Electrochemical procedure. The electrochemical measurements were carried out at RT (20 °C) in DMF containing 0.1 M TBABF₄ in a classical three-electrode cell. The working electrode was a 3 mm glassy carbon disk, the counter electrode was a Pt wire, and an Ag(s)|AgCl(s) electrode was selected as a reference. The electrolyte was degassed by bubbling argon through the solution for at least 10 min, and the argon flow was kept over the solution during the measurements. The electrochemical cell was connected to a computerised multipurpose electrochemical device (BIOLOGIC potentiostat, model SP-150). Cyclic voltammetry experiments were performed at a scan rate varying from 20 mV s⁻¹ to 100 mV s⁻¹. CVs that are presented are corrected for the ohmic drop.

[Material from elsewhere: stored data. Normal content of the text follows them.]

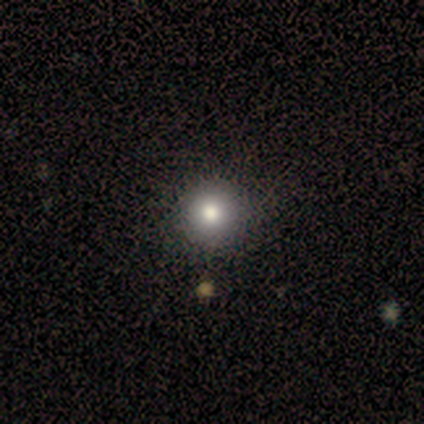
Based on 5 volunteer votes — Q: Smooth or featured?
A: smooth (100%)
Q: How rounded?
A: round (100%)
Q: Merging?
A: none (80%); runner-up: merger (20%)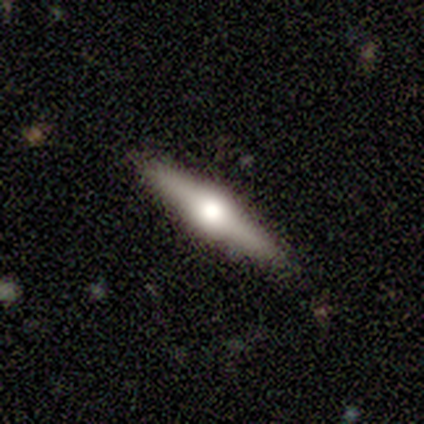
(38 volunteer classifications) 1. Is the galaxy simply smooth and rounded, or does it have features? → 74% featured or disk, 26% smooth, 0% star or artifact.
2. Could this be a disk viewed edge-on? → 96% yes, 4% no.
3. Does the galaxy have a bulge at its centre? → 96% rounded, 4% boxy, 0% none.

L2-Co and L2-Zn have been investigated in the solid state: the deposition on the glassy carbon electrode was performed by suspending microcrystalline powder of L2-Co (or L2-Zn) in an EtOH solution, then the solution was drop-cast on the surface of the electrode and dried in air, in order to cover the entire glassy carbon disk.

EPR measurements. Continuous-wave EPR spectra were recorded on an EMX spectrometer (Bruker Biospin GmbH), equipped with a high sensitivity resonator (4119HS-W1, Bruker) operating at X-band. Spectra were recorded at room temperature. Computer simulations of the EPR spectra were performed with the help of easyspin software.⁵⁰ Radical anions were generated in situ by electrolysis in the EPR quartz tube. Electrolysis was performed at a controlled potential (applied on the first reduction potential) with a three-electrode configuration under argon using a platinum wire as the working electrode, a platinum wire as the auxiliary electrode and a silver wire as the pseudo reference electrode. A 10⁻³ M solution of L1–L2 was prepared in DMF + TBABF₄ (0.1 M) as the supporting electrolyte and degassed under argon.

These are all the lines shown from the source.